Un an après la décision de fermeture, quel avenir pour le site de Caterpillar à Gosselies?

Que va devenir le site de Caterpillar à Gosselies. On sait que la Région Wallonne l'a acquis pour un euro symbolique et qu’elle en deviendra officiellement propriétaire le 1er juin 2018. Mais il faut déjà songer à la suite et à la reconversion de ce site. Et à ce niveau-là, ça s'active beaucoup.

Un groupe d'experts a été constitué dans la foulée de la fermeture pour réfléchir à l'avenir du site mais aussi à l'avenir industriel de la région de Charleroi.

Thomas Dermine pilote ce projet baptisé Catch qui a pour but de trouver un repreneur qui créera de l'emploi et s'intégrera dans le tissu industriel carolo. Pour lui, c’est bien sûr le défi numéro un: "On a un processus en trois étapes. Une première étape consiste à trouver un repreneur qui soit le plus proche possible de Caterpillar. Ce qui permettrait d’utiliser les bâtiments et l’équipement. Ensuite, on va essayer d’épuiser toutes les pistes dans ce sens-là. Quand on aura épuisé toutes les pistes, on va aller progressivement vers des secteurs un peu plus lointains. Et, la dernière étape, si l’on ne trouve pas de repreneur industriel, sera de faire une remise à plat du site comme cela a été fait à Ford Genk pour développer de nouvelles activités dans des nouveaux secteurs. On se place dans tous les cas dans des scénarii sur plusieurs années pour se donner toutes les chances de trouver des repreneurs. "

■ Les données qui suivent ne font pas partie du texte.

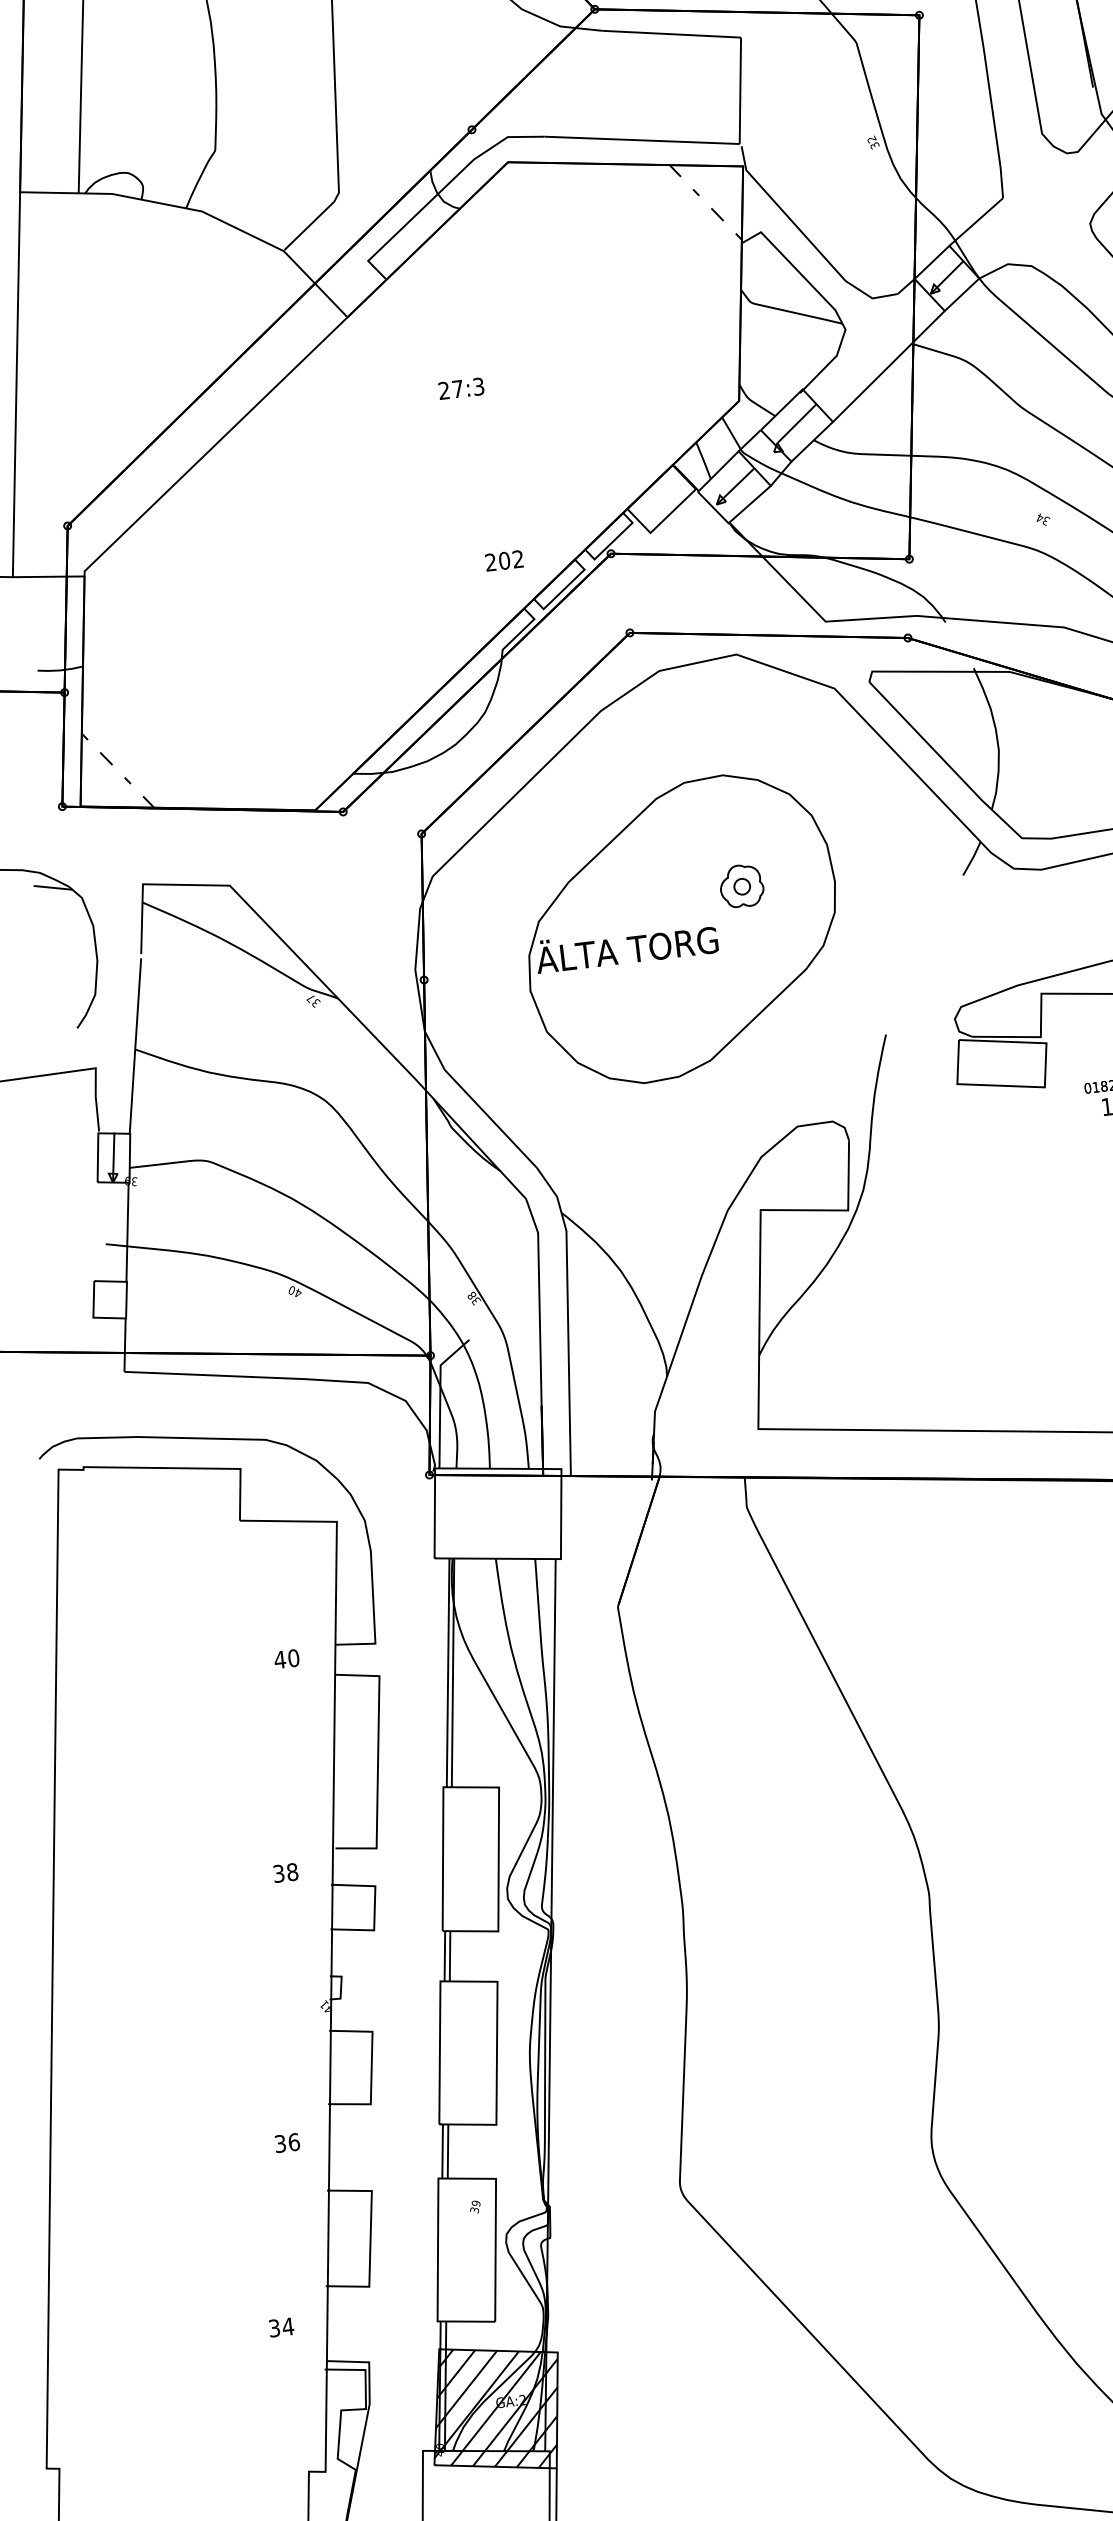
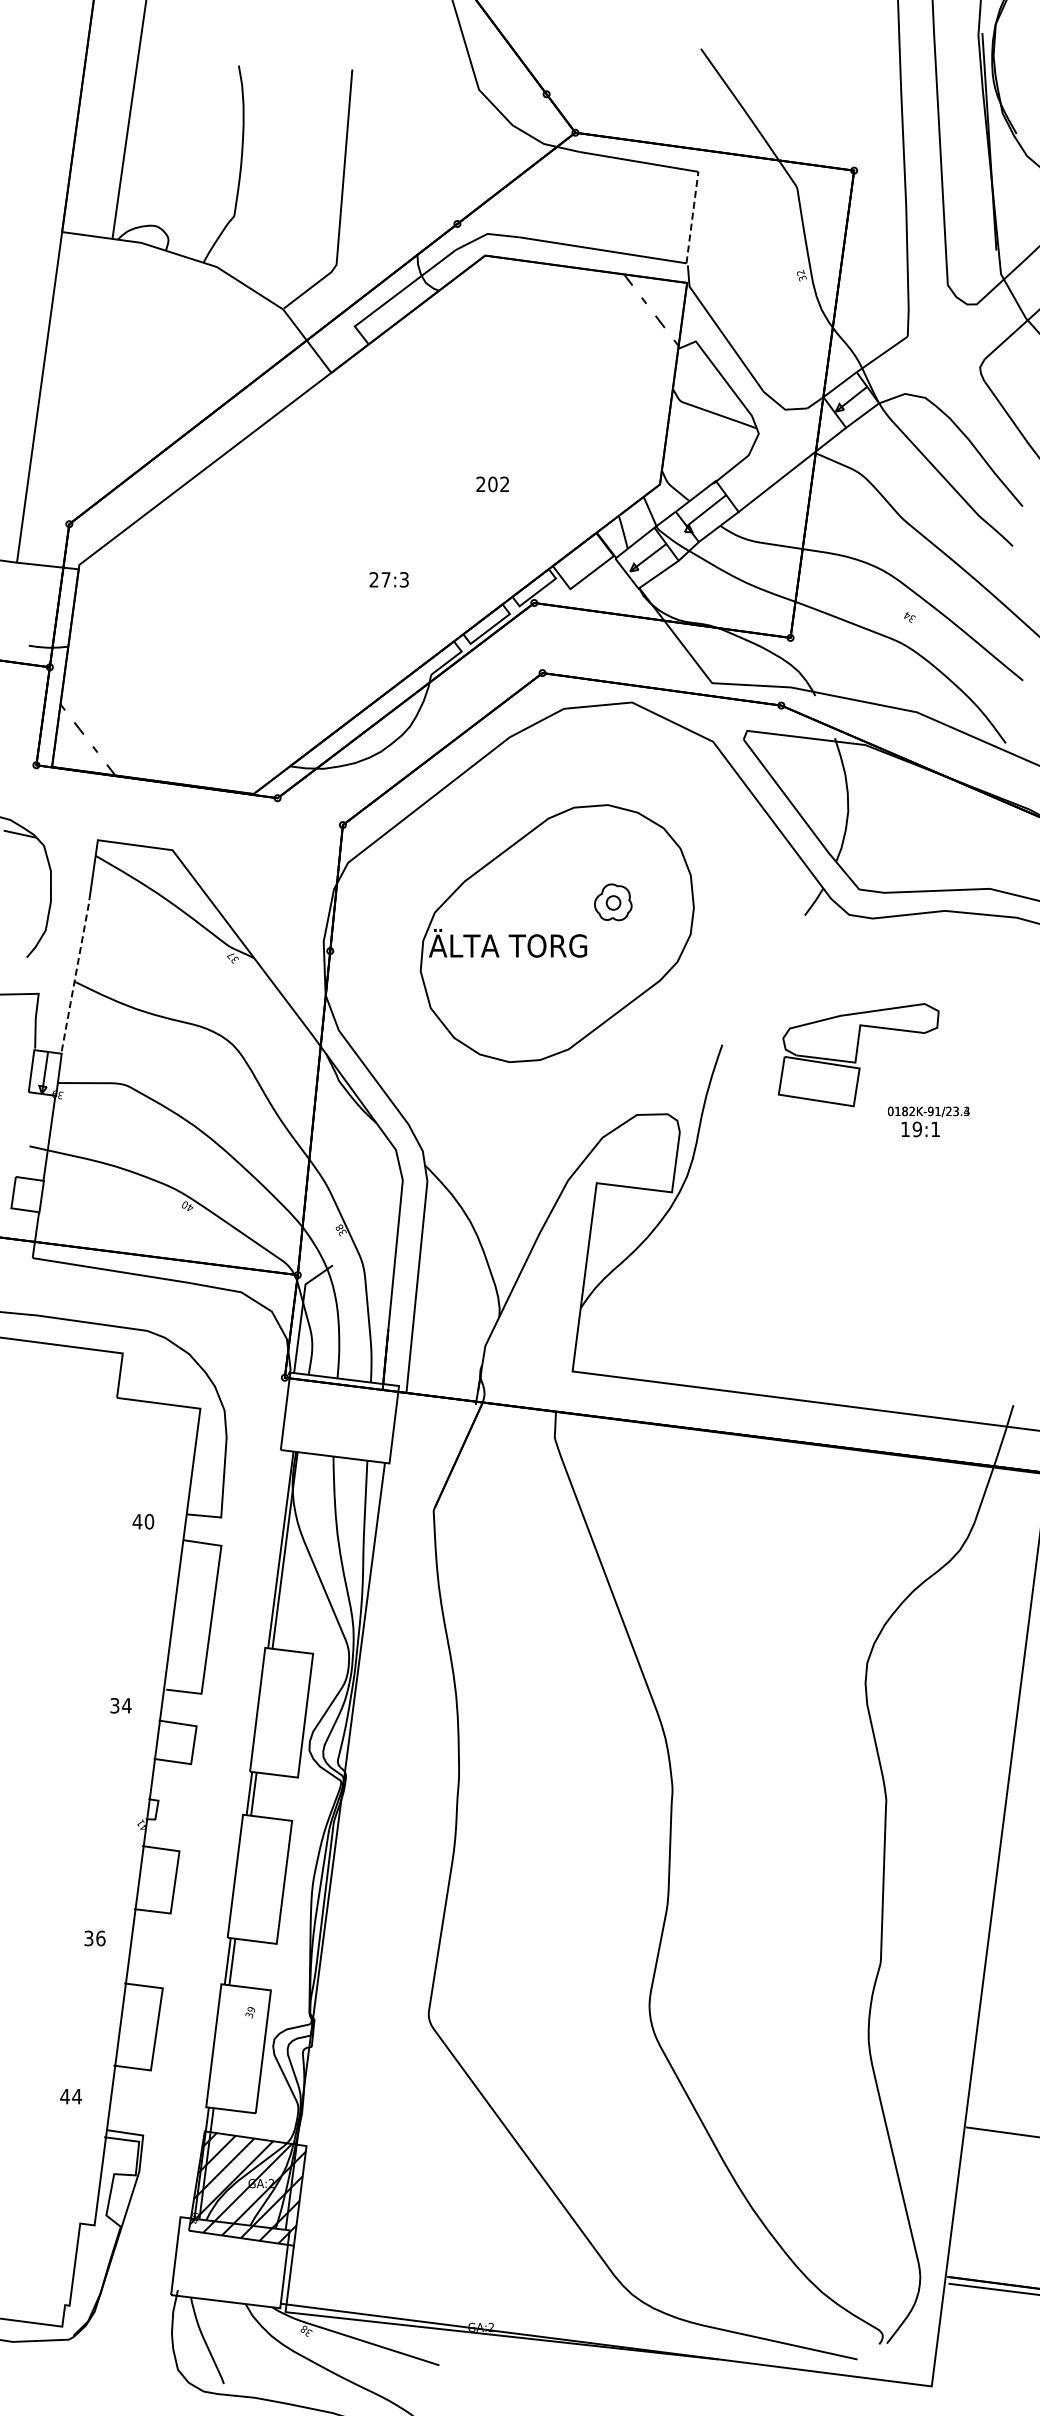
line: (740, 90) -> (692, 217), solid -> dashed
text: (460, 388) -> (388, 579), moved
text: (504, 561) -> (492, 484), moved
line: (136, 1046) -> (75, 979), solid -> dashed
text: (292, 1871) -> (126, 1705), 38 -> 34
text: (274, 2328) -> (65, 2096), 34 -> 44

Aussi pour plusieurs repreneurs éventuels

Une autre idée est de diviser le site en plusieurs lots pour des repreneurs différents. Igretec, l'intercommunale de développement économique de Charleroi, s'y prépare déjà. C’est ce que nous a confirmé son directeur  Renaud Moens: "On s’est mis au travail dès le lendemain de l’accord avec la Région Wallonne. Et nous avons déjà aujourd’hui rentré des demandes au niveau de la Région Wallonne pour avoir les subsides nécessaires à la transformation de ces terrains."

Avec une particularité du site: Caterpillar a accepté de laisser certaines structures encore remplies de leur matériel pour un éventuel repreneur. Et il faut aussi gérer cette situation.

Pour l'instant, plusieurs marques d'intérêts ont été enregistrées mais rien de concret n'en n'est encore sorti.